"Ghost gun" rules go into effect today, but don't expect much

(AP Photo/Jae C. Hong, File)

For a while now, the media has been all aflutter over unserialized firearms, which they love to call “ghost guns.” There have been endless media reports all claiming that the threat from these firearms is growing, all without providing any evidence supporting their assertions.

It didn’t matter, though, because President Joe Biden–never one to let an opportunity to infringe upon the Second Amendment go to waste–gave these people what they wanted.

New rules regarding so-called ghost guns go into effect today after a last-ditch legal effort failed.

The Biden administration’s new regulations on so-called ghost guns are set to go into effect Wednesday after a federal judge denied a request to pause the rules while a legal challenge makes its way through the court system.

Chief U.S. District Judge Peter Welte in Fargo, North Dakota, rejected a request for injunctive relief in a Republican-backed lawsuit that seeks to stop the White House from implementing the new restrictions that will treat ghost guns — which can be made from parts bought online or with 3D printers — like other firearms sold in the U.S.

“The Plaintiffs have failed to demonstrate likelihood of success on the merits and irreparable harm,” Welte wrote in his decision. “Accordingly, the balance of the Dataphase factors weigh against injunctive relief, and the Court denies the Plaintiffs’ motion for a preliminary and/or permanent injunction.”

That same report goes on to claim that the number of “ghost guns” has been on the rise in recent years, but admits that there are no hard numbers as to just how many.

And, to be fair, that’s probably accurate.

However, from what we know, most of these are built by law-abiding citizens who are looking to build a firearm for all sorts of lawful reasons. Some people just like making stuff with their hands. Others, frankly, don’t like having to create a paper trail whenever they get a firearm–and that’s not without good reason, either.
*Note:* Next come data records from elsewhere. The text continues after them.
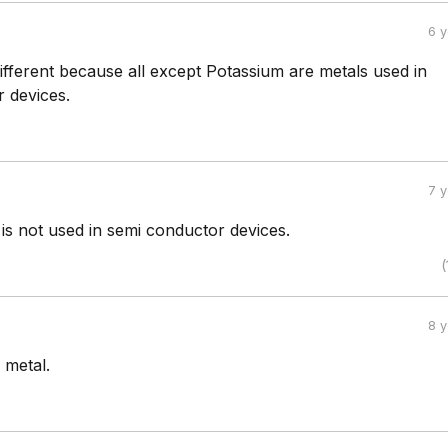
6 
ifferent because all except Potassium are metals used in
 devices.
7 
is not used in semi conductor devices.
(
8 
 metal.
Now, though, sellers of kits will have to treat these parts as if they’re completed firearms and include serial numbers, as well as forcing people to buy them through an FFL.

But hey, as violent crime remains high, surely this will make the problem better, right? Right?

Well, not so much.

Police departments in Arlington, Dallas, and Lewisville told the CBS 11 I-Team they’ve seen an increase in ‘ghost guns’ in the past year, but the untraceable firearms make up a tiny fraction of the total number of guns their departments recover.

So far this year, Dallas police said it has recovered three times as many ‘ghost guns’ from crimes in 2022 (45 – ‘ghost guns’) than it did in all of 2020 (14 – ‘ghost guns’).

We are starting to see more and more,” said Dallas Police Chief Eddie Garcia. “But it’s less than half of a percentage point and so here we have violent crime and shootings that are being committed at a larger rate and a larger percentage with weapons that have been already legally manufactured.”

And really, that’s consistent with what we know of these so-called ghost guns and their alleged use in crime.

In March, I wrote about Illinois and their push for a law against these unserialized firearms. At the time, there were a grand total of 325 homicides since 2016.

Now, keep in mind that there were more than 19,000 gun-related homicides in 2020 alone. As Chief Garcia said, they’re less than half of a percentage point.

So while the Biden administration celebrates putting a hard kibosh on what many people viewed as a fun and internally-rewarding hobby, he’s done absolutely nothing to reduce violent crime in the United States. Nothing at all.

Then again, isn’t that par for the course for gun control?